By Cort Johnson in Health Rising.
It’s always encouraging to see established researchers from outside the chronic fatigue syndrome (ME/CFS) and fibromyalgia fields converging on them. David Systrom, a pulmonologist at Brigham and Women’s hospital in Boston, has been interested in idiopathic or unexplained exercise intolerance for at least a decade.
He and Oldham recently published their magnus opus on exercise intolerance; a study employing over six hundred patients that stretches back nine years.

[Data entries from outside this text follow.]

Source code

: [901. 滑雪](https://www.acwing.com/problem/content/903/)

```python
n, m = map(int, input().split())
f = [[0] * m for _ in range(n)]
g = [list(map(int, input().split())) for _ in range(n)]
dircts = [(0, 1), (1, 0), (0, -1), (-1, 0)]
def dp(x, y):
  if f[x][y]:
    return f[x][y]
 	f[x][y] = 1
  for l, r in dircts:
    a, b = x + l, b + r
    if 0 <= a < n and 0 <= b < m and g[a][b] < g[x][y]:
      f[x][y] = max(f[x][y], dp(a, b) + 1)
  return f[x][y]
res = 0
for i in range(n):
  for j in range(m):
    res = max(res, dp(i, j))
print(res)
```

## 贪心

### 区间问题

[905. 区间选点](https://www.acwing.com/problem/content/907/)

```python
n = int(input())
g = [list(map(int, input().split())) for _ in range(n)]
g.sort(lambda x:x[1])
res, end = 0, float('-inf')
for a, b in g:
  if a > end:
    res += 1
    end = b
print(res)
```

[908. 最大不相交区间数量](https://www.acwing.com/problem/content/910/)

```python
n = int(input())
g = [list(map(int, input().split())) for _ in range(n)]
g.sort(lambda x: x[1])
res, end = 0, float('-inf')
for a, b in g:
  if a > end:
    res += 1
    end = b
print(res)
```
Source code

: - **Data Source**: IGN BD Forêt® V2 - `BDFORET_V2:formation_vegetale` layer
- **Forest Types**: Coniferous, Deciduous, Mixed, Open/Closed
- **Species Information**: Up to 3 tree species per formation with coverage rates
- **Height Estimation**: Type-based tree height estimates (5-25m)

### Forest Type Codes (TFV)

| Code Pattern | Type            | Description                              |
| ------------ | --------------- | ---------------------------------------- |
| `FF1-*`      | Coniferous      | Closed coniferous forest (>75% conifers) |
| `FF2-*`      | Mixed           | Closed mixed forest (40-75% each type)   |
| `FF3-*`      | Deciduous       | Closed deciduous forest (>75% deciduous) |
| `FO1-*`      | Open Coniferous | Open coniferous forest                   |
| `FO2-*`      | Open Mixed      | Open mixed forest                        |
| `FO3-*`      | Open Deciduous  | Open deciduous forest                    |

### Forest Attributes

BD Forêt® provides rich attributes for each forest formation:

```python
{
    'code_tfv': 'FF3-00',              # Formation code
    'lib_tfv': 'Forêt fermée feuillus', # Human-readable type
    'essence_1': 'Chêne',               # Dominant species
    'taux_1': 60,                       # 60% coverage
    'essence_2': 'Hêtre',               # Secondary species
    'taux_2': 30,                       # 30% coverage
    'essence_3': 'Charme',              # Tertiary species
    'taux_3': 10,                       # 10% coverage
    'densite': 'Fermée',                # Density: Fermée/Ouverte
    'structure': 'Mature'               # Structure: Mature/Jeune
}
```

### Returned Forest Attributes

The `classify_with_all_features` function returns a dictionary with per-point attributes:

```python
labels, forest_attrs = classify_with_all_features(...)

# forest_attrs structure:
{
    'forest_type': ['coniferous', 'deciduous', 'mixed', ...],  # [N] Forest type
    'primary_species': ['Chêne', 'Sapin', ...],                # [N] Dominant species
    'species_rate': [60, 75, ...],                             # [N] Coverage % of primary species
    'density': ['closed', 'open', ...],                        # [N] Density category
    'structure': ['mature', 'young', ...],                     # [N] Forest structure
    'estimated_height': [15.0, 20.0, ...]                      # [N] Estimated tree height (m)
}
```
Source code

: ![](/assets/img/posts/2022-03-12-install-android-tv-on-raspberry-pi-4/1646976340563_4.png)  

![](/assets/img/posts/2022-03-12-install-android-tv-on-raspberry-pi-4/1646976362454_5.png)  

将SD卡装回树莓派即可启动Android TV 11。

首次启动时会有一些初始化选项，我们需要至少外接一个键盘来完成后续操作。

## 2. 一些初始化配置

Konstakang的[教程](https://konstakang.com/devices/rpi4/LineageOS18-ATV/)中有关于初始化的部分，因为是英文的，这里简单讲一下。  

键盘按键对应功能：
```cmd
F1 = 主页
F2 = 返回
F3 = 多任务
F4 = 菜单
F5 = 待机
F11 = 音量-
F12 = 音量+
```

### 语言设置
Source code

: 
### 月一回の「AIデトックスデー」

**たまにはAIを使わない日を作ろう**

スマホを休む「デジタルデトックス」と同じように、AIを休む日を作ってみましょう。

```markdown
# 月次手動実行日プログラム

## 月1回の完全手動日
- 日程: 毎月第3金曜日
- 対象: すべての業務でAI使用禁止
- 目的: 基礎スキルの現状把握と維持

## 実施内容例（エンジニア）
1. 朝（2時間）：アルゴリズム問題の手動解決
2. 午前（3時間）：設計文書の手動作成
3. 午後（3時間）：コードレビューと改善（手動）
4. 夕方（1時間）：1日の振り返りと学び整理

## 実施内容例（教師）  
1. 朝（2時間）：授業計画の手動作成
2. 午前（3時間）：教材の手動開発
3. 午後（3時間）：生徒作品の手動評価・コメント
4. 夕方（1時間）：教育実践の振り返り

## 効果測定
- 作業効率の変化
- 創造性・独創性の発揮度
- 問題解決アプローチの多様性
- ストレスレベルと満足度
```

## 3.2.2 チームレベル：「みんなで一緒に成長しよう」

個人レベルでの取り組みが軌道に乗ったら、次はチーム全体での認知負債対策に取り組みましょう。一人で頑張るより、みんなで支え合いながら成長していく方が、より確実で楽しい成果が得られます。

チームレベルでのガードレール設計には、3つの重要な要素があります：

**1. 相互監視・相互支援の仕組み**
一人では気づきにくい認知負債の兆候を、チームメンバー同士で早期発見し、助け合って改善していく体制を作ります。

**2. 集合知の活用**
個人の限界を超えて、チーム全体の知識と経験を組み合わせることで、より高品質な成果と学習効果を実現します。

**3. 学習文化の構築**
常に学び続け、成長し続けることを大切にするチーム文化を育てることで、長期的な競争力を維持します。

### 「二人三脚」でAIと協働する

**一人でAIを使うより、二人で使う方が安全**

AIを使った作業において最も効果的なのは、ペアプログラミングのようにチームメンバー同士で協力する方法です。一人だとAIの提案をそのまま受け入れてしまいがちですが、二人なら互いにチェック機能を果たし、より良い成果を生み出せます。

Unexplained exertional dyspnea caused by low ventricular filling pressures: results from clinical invasivecardiopulmonary exercise testing. William M. Oldham,1,2,3 Gregory D. Lewis,3,4 Alexander R. Opotowsky,2,3,5 Aaron B. Waxman,1,2,3 David M. Systrom1,2,3. Pulm Circ 2016;6(1):55-62. DOI: 10.1086/685054.
In it they proposed that a significant subset of patients with exercise intolerance and heart abnormalities have simply slipped through the cracks. No diagnosis has been able to explain their low energy production (VO2 max) during exercise; they don’t have heart failure or arrythmia or cystic fibrosis or known mitochondrial problems. Aside from telling them that they’re deconditioned or depressed the medical profession hasn’t known what to do with these patients.